Staff at HMRC enquiry offices and call centres took part in a one day strike (31 January) over trials which will see two private companies, Sitel and Teleperformance, handle sensitive information which members of the public are required to give to HMRC. The trials are due to last a year and will take place in Bathgate and Cumbria.

The strike organised by the Public and Commercial Services Union (PCS) who are not affiliated to the Labour Party, saw a 97% turnout amongst members in Scotland. One PCS rep who spoke to Newsnet Scotland said that this was not simply a case of looking after their own jobs, there were also serious implications for the public. “These companies are in the call centre business and that tends to mean a high turnover of staff who are all getting access to sensitive information. Can the companies guarantee that all the information will remain secure?”

Newsnet Scotland has learnt that it was only recently that HMRC staff were assured that the staff of these companies would be required to sign the Official Secrets Act and this confirmation only came after pressure from HMRC staff and the union.

◆ **Input data**:
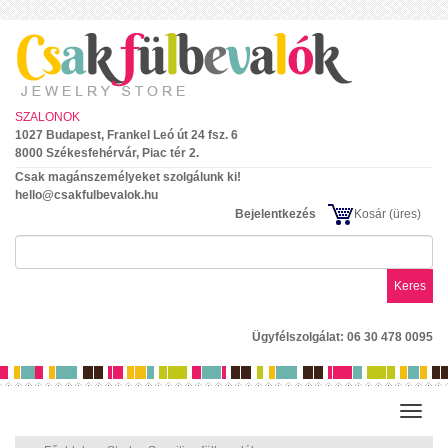
SZALONOK
1027 Budapest, Frankel Leó út 24 fsz. 6
8000 Székesfehérvár, Piac tér 2.
Csak magánszemélyeket szolgálunk ki!
hello@csakfulbevalok.hu
Bejelentkezés
Kosár
(üres)
Keres
Ügyfélszolgálat: 06 30 478 0095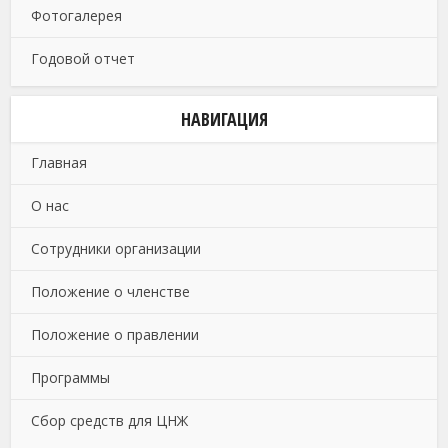
Фотогалерея
Годовой отчет
НАВИГАЦИЯ
Главная
О нас
Сотрудники организации
Положение о членстве
Положение о правлении
Программы
Сбор средств для ЦНЖ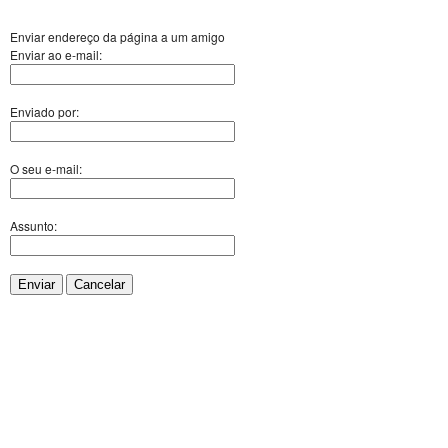
Enviar endereço da página a um amigo
Enviar ao e-mail:
Enviado por:
O seu e-mail:
Assunto:
Enviar
Cancelar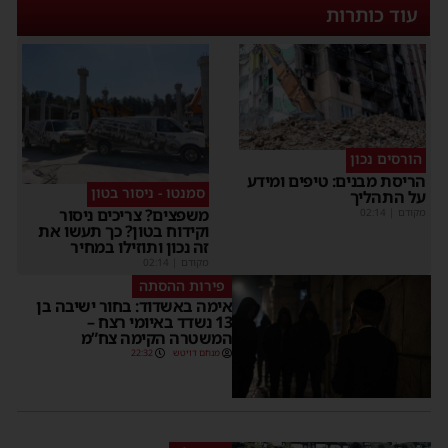
עוד כותרות
הורסים נכון
ריסת מבנים: טיפים ומידע
סמנטו - ניסור בטון
ל התהליך
משפצים? צריכים ניסור
קודם
|
02:14
וקידוח בטון? כך תעשו את
זה נכון ותוזילו במחיר
מקודם
|
02:14
פירות ההסתה
אימה באשדוד: בחור ישיבה בן
13 נשדד באיומי רצח –
המשטרה הקימה צח”מ
מנחם דויטש
22:32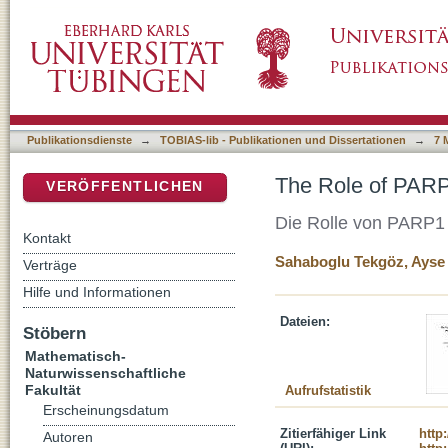
The Role of PARP1 in cGMP Mediated Photo
DSpace Repositorium (Manakin basiert)
Publikationsdienste
→
TOBIAS-lib - Publikationen und Dissertationen
→
7 
The Role of PARP
VERÖFFENTLICHEN
Die Rolle von PARP1 
Kontakt
Sahaboglu Tekgöz, Ayse
Verträge
Hilfe und Informationen
Dateien:
Stöbern
Mathematisch-
Naturwissenschaftliche
Fakultät
Aufrufstatistik
Erscheinungsdatum
Zitierfähiger Link
http
Autoren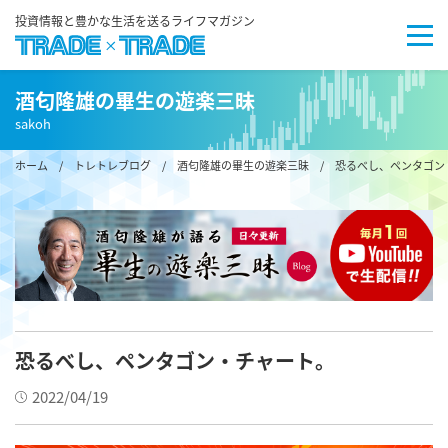
投資情報と豊かな生活を送るライフマガジン
酒匂隆雄の畢生の遊楽三昧
sakoh
ホーム
/
トレトレブログ
/
酒匂隆雄の畢生の遊楽三昧
/ 恐るべし、ペンタゴン
恐るべし、ペンタゴン・チャート。
2022/04/19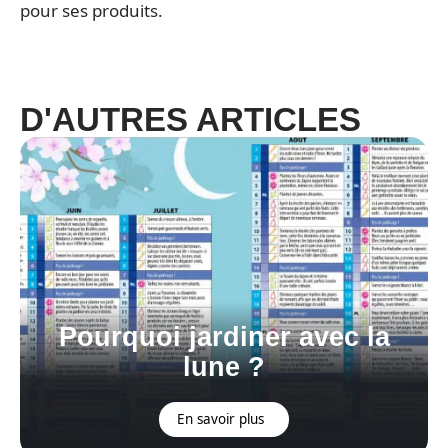
pour ses produits.
D'AUTRES ARTICLES
Pourquoi jardiner avec la
lune ?
En savoir plus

◆ **Exercises to complete**:
1) From the report on the HMRC strike, render this sentence in French: "The trials are due to last a year and will take place in Bathgate and Cumbria."
2) Write a continuation of the report on the HMRC strike, picking up after its final sentence.
The records can be left aside; none of the work relies on them.

◆ **Written responses**:
1) Les essais doivent durer un an et auront lieu à Bathgate et en Cumbrie.

2)
The rep continued, “Staff at HMRC call centres are already set call handling times. Some calls require the staff member to spend considerable time on the phone helping the caller. However our members are regularly put under pressure by management to cut down on call times. It’s ridiculous, we are supposed to be there to serve the public – that’s what they pay their taxes for! Ultimately though, staff members have the union to protect them if they are being unfairly hassled by management.

The private call centres are motivate by profit rather than public service, their staff are not going to be given the same terms of employment as HMRC staff and the likelihood is that they will be under enormous pressure to cut short calls to keep times down. None of that will lead to a better service to the public.”

The PCS argue that the skills needed to do these jobs are already available within the department and if HMRC wants to trial new ways of working, then HMRC should invest in its own staff, instead of pressing ahead with plans to cut another 10,000 jobs by 2015 – on top of the 30,000 that have gone from the department since 2005. HMRC last week also announced plans to close more advice offices.

Investment by HMRC would mean the government could make a serious attempt at tackling the tens of billions of pounds in tax that goes uncollected every year from a minority of very wealthy individuals and organisations that avoid or evade paying their dues.

PCS general secretary Mark Serwotka said: “Our members in tax offices want to do a good job and provide the best possible advice and help to taxpayers, but there are fewer of them working in fewer offices as a result of misguided and damaging cuts.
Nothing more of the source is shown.